### What you are asked to do
One number, and no other words, should make up the answer: how many lines of the listing contain the string "aide".

══ Excerpted data ══

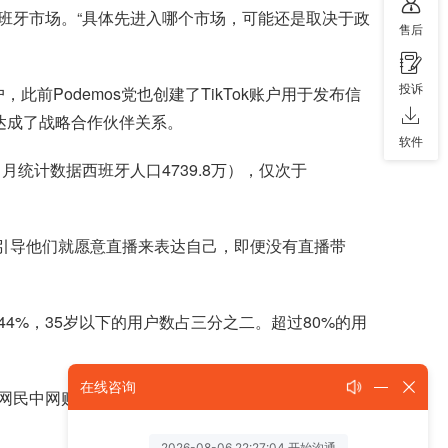
、西班牙市场。“具体先进入哪个市场，可能还是取决于政
售后
投诉
此前Podemos党也创建了TikTok账户用于发布信
ok达成了战略合作伙伴关系。
软件
年1月统计数据西班牙人口4739.8万），仅次于
用去引导他们就愿意直播来表达自己，即便没有直播带
户占41.44%，35岁以下的用户数占三分之二。超过80%的用
在线咨询
，网民中网购的比例为68%。速卖通区域总经理王韬曾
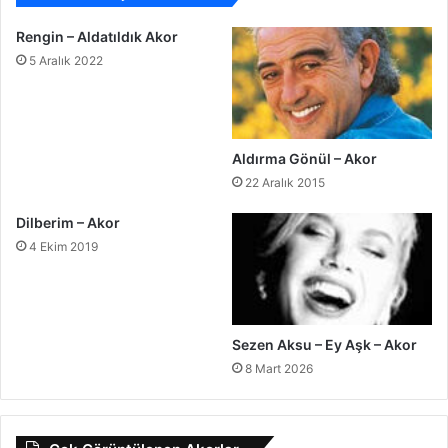
Rengin – Aldatıldık Akor
5 Aralık 2022
Aldırma Gönül – Akor
22 Aralık 2015
Dilberim – Akor
4 Ekim 2019
Sezen Aksu – Ey Aşk – Akor
8 Mart 2026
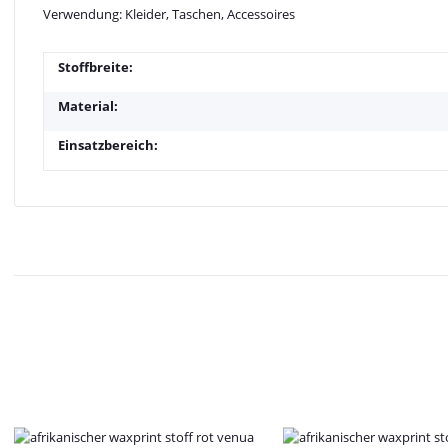
Verwendung: Kleider, Taschen, Accessoires
Stoffbreite:
Material:
Einsatzbereich:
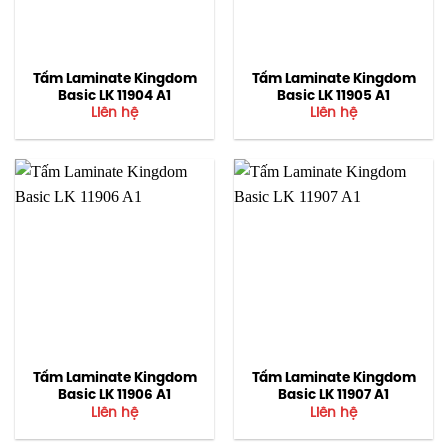
Tấm Laminate Kingdom
Tấm Laminate Kingdom
Basic LK 11904 A1
Basic LK 11905 A1
Liên hệ
Liên hệ
Tấm Laminate Kingdom
Tấm Laminate Kingdom
Basic LK 11906 A1
Basic LK 11907 A1
Liên hệ
Liên hệ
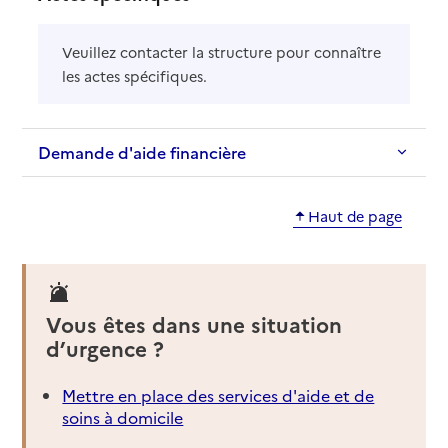
Veuillez contacter la structure pour connaître
les actes spécifiques.
Demande d'aide financière
Haut de page
Vous êtes dans une situation
d’urgence ?
Mettre en place des services d'aide et de
soins à domicile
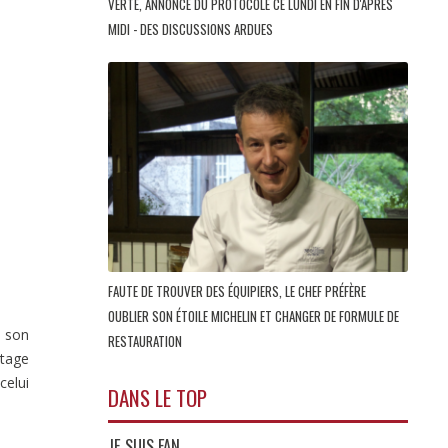
VERTE, ANNONCE DU PROTOCOLE CE LUNDI EN FIN D'APRÈS
MIDI - DES DISCUSSIONS ARDUES
FAUTE DE TROUVER DES ÉQUIPIERS, LE CHEF PRÉFÈRE
OUBLIER SON ÉTOILE MICHELIN ET CHANGER DE FORMULE DE
s son
RESTAURATION
itage
celui
DANS LE TOP
JE SUIS FAN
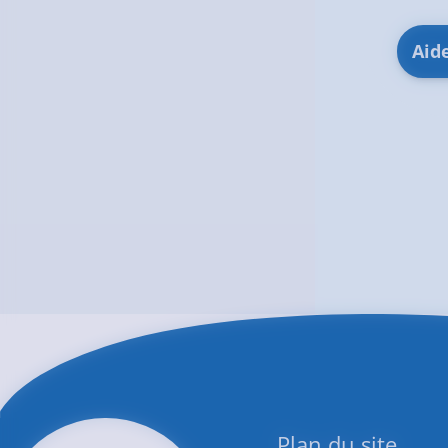
Aid
Plan du site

═══

### Task output
2